GIVEN DATA:
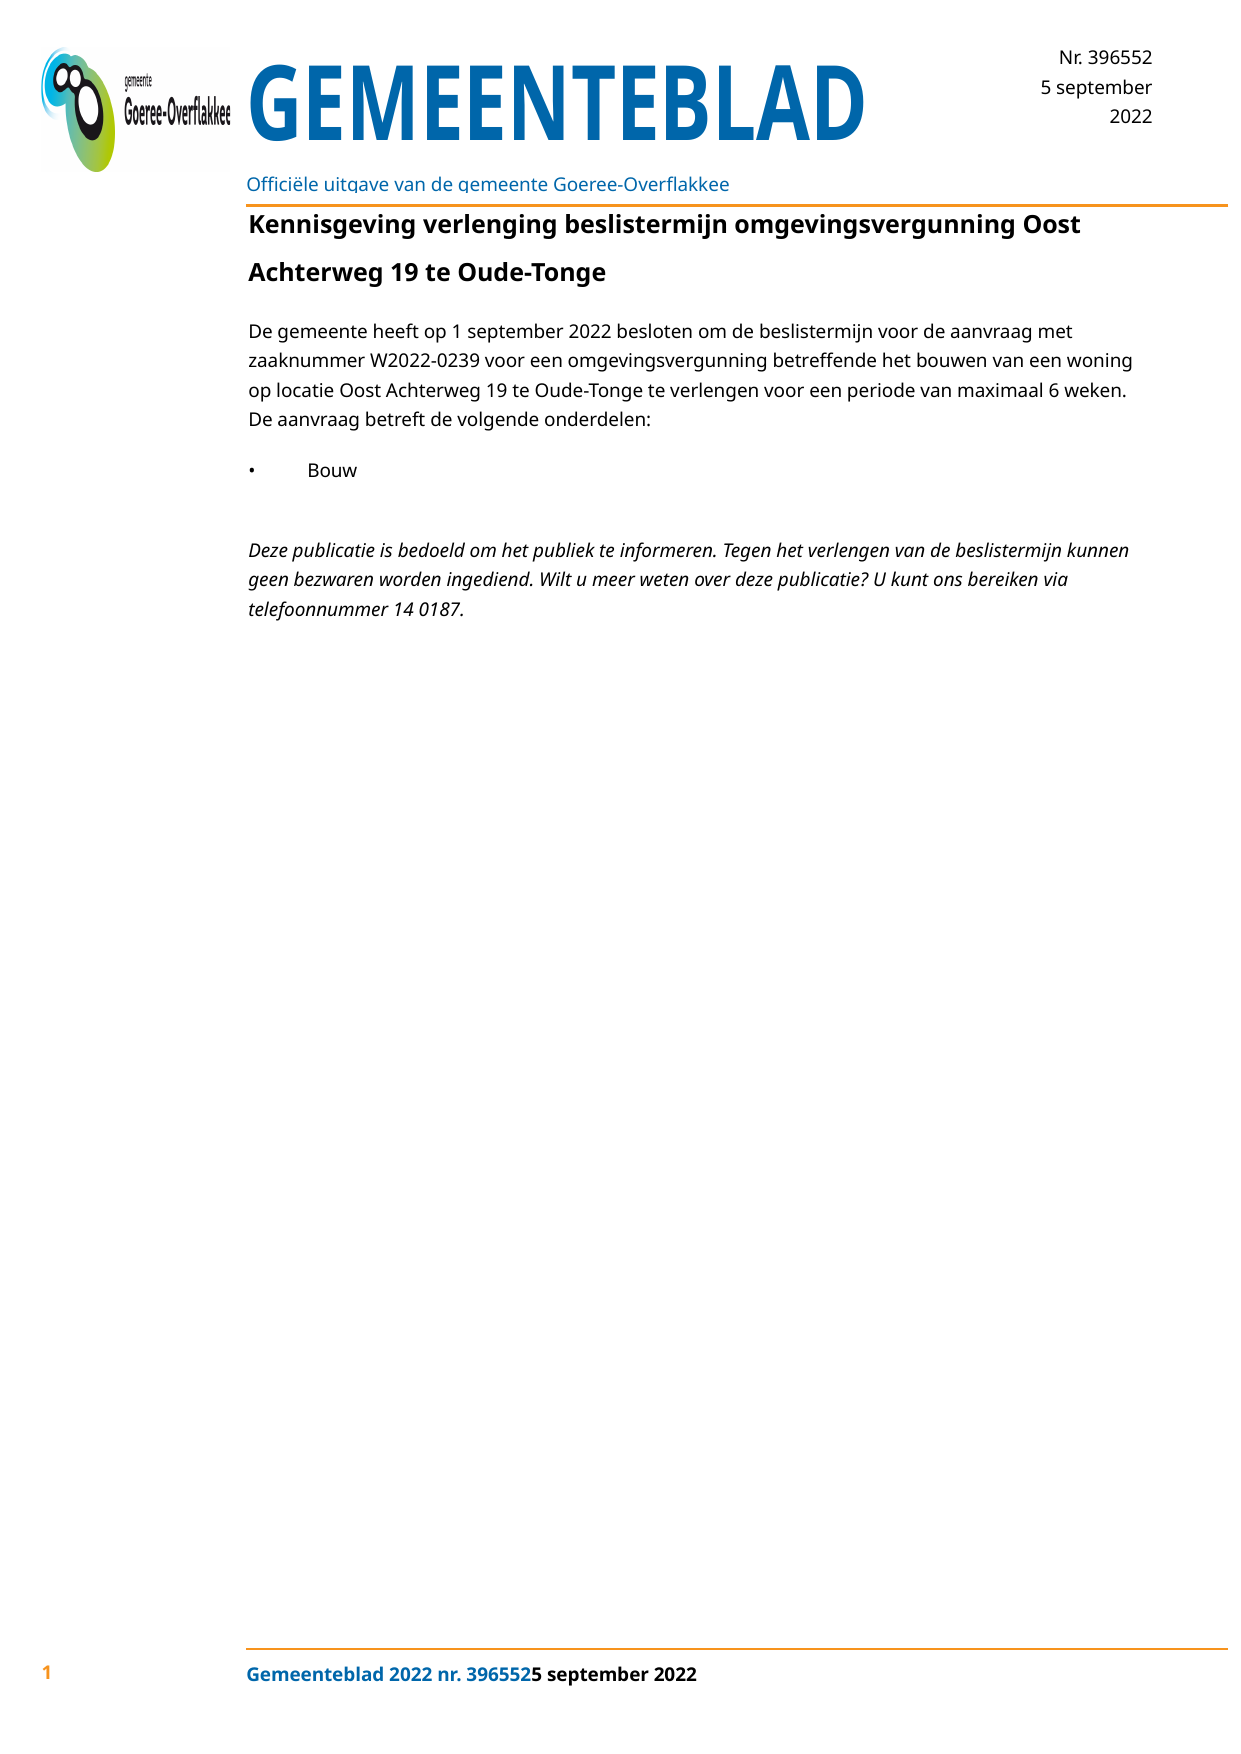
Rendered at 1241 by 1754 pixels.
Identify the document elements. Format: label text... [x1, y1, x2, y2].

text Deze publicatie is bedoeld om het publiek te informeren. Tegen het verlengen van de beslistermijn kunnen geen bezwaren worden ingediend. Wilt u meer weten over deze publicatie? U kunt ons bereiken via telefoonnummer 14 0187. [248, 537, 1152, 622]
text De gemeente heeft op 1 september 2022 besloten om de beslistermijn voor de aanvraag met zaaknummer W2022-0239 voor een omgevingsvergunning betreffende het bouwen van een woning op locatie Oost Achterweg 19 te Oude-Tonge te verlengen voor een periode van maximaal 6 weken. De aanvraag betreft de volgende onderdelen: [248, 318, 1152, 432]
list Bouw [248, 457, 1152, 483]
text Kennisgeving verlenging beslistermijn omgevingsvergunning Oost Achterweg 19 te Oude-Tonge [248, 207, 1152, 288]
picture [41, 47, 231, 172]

TO BE DONE: Can you reproduce the records above word for word, leaving the pictures out of your answer?

ANSWER TO THE EXERCISE:
Rendered at 1241 by 1754 pixels.
Identify the document elements. Format: label text... [x1, y1, x2, y2].

text Deze publicatie is bedoeld om het publiek te informeren. Tegen het verlengen van de beslistermijn kunnen geen bezwaren worden ingediend. Wilt u meer weten over deze publicatie? U kunt ons bereiken via telefoonnummer 14 0187. [248, 537, 1152, 622]
text De gemeente heeft op 1 september 2022 besloten om de beslistermijn voor de aanvraag met zaaknummer W2022-0239 voor een omgevingsvergunning betreffende het bouwen van een woning op locatie Oost Achterweg 19 te Oude-Tonge te verlengen voor een periode van maximaal 6 weken. De aanvraag betreft de volgende onderdelen: [248, 318, 1152, 432]
list Bouw [248, 457, 1152, 483]
text Kennisgeving verlenging beslistermijn omgevingsvergunning Oost Achterweg 19 te Oude-Tonge [248, 207, 1152, 288]
picture [41, 47, 231, 172]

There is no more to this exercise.